迷う言葉
幾ら何でも、理不尽な気がする。
運命の皮肉と言うものに思い切り弄ばれて
いる様な気がする。
考え過ぎだろうとは自分でも百も承知なんだが、
それでも考え込まずには居られない。
……龍宮は、何故「亀さん」ではないのだろう?
若…鴉城蒼也と一戦を交えるとき、つい考えて
しまう。龍宮は若が『亀さん』だったから好きに
なったのか?
…如何もぞっとしない考えだ。第一、自覚症状
があったのは体を重ねる前の話だ。確かに若の
『亀さん』は龍宮のツボを最初から確実に突いて
いた。完全に受身初心者の龍宮が快楽故にリラッ
クスしていたのだから。
そう言えば…成り行きで龍宮は若に「抱かれて」
いたが…逆転は可能だろうか?
ふと浮かんだ考えに城之介は苦笑する。
『龍宮は、《象さん》だからな』と。
そして、悶々とした気持ちはループしつつ…
多少八つ当たりの気持ちもあってか力無く垂れ
下がった蒼也の『亀さん』を弄んでいる訳だ。
「龍さん……まだ足りないの?」
「足りないと言う訳じゃないが、……『亀さん』
とは良く言ったものだな」
「もっとそれらしくして見せようか?」
言葉に悪戯っぽい笑いと微かな欲が滲んだかと
思うと、垂れ下がったスポンジに芯が通りだし、
気付いたときには何時も城之介が感じる熱さを
滲ませる楔になっていた。
「こうなるのか。凄いな」
「龍さん…いや城さん、この状態見るの初めて
だっけ?」
「見るのはね。
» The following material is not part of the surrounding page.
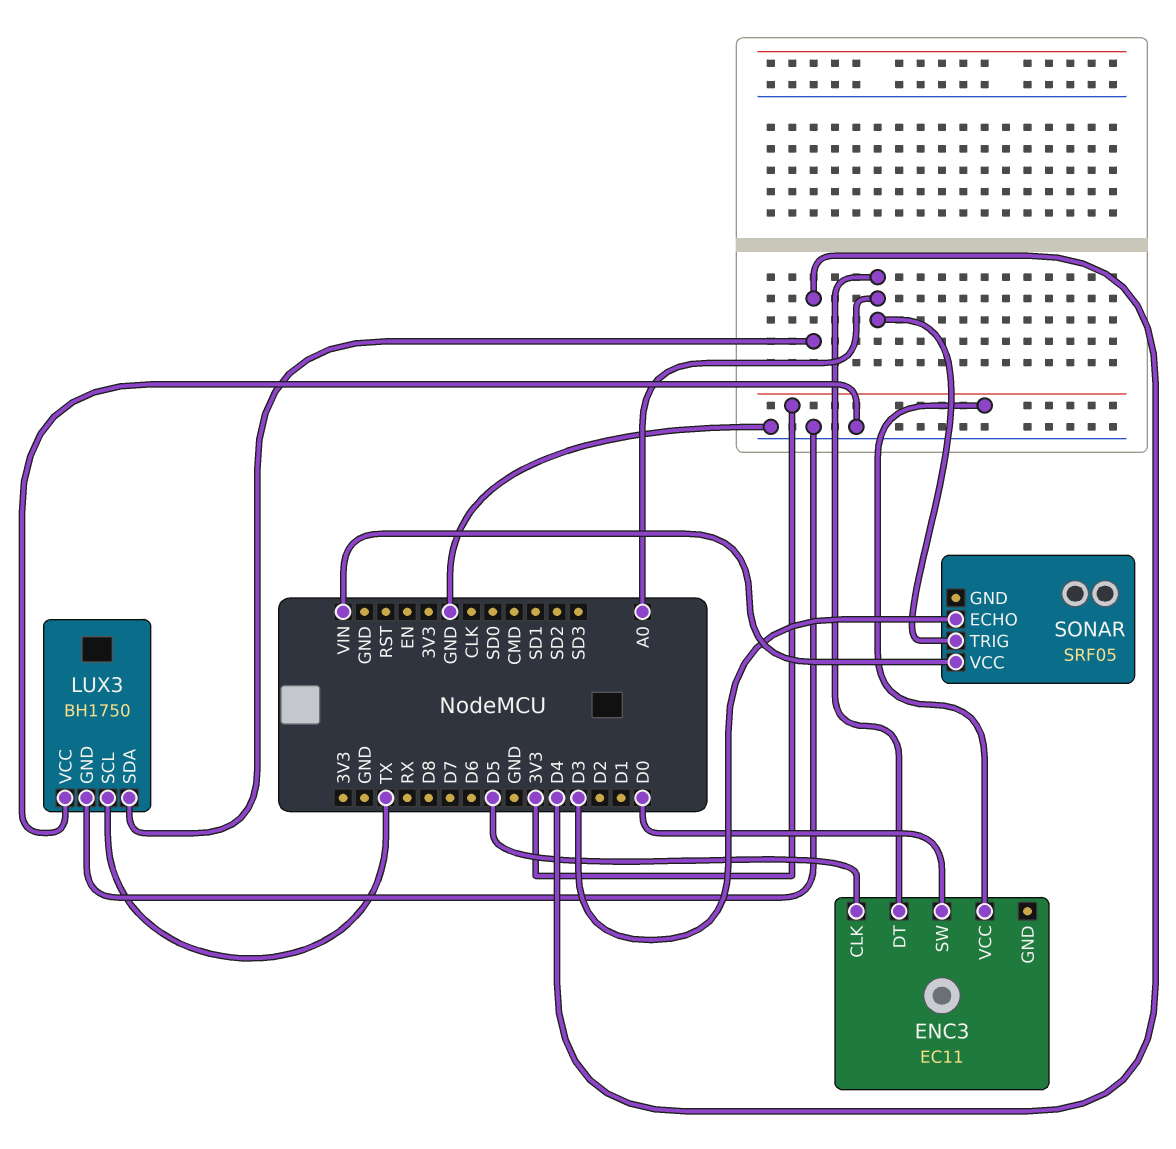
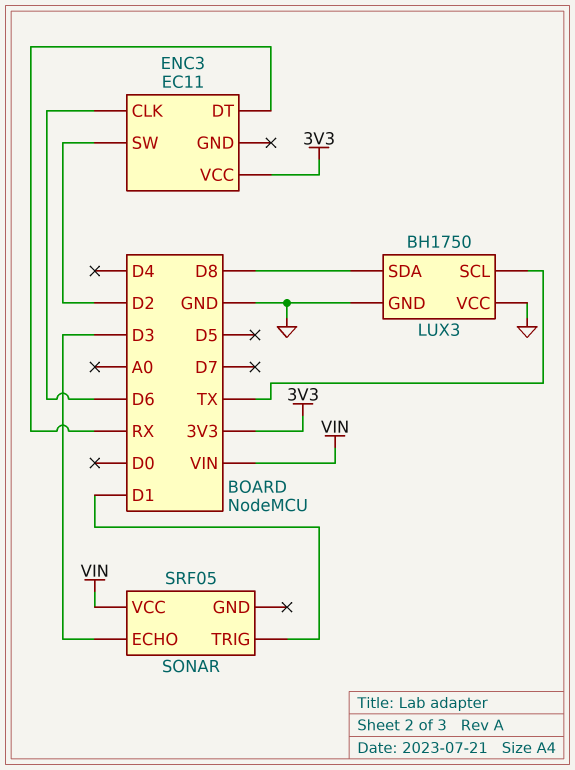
ENC3 pin CLK: D5 -> D6
ENC3 pin DT: A0 -> RX
ENC3 pin SW: D0 -> D2
LUX3 pin SDA: D4 -> D8
SONAR pin TRIG: A0 -> D1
体で何時も感じていたし」
『城さん』と蒼也に呼ばれただけで眠りかけて
いた欲を呼び覚まされる城之介である。
「まあ、とりあえず拭き清めてはいるし、な」
「え?」
「こう言う風にも欲しくなってしまったんで…
まあ、ご愛嬌と言う事で」
「だから何言って……くふぅっ…」
少なくとも蒼也の経験値を考えると、いきなり
口で包み込まれればかなり戸惑うと思う。それ
も相手が城之介だ。
「城さん…ちょっ……さ…きまで、俺の」
「ういははあおんないあひ」
「しゃべら…舌が……」
「ほほえん?」
『亀さん』を口に含みながらも城之介は冷静に
なっていった。快楽を追っていない訳ではない。
逆に快楽を何処迄引出せるかで冷静になる必要が
あった。指の動きも決して疎かにしていない。
周辺を探ってより一層の快楽を求めている。
『此処もそうか?』
指に感じたのは微かな湿り気と内壁特有の熱さ。
うっすらと口を開きかけて居るを幸い、人差し指
第一関節まで埋めて、動かしてみる。
「……!……」
声にならない悲鳴を上げて、蒼也の体が仰け反る。
目尻には薄らと涙。でもその声にやがて滲んできた
甘やかさは、その涙が快楽故のものだと物語っていた。
やがて飲み込み加減も人差し指根元までから中指と
人差し指まで増えてゆく。それも中で広げると余計に
声が艶やかになる。
そして訪れる絶頂。
「……んん…っ…城…さ…んん…っ」
どうやら、快楽は自乗なんてものでは無かったらしい。
「城さん」
「ん?」
「後で試させてよ。城さんの『象さん』」
「動きに自信は無いぞ?」
「俺が動くよ」
結果として、『象さん』も『亀さん』も快楽を
引出すには充分と証明された。まあ、サンプルが
この二人なので、信憑性を考えると、些か…。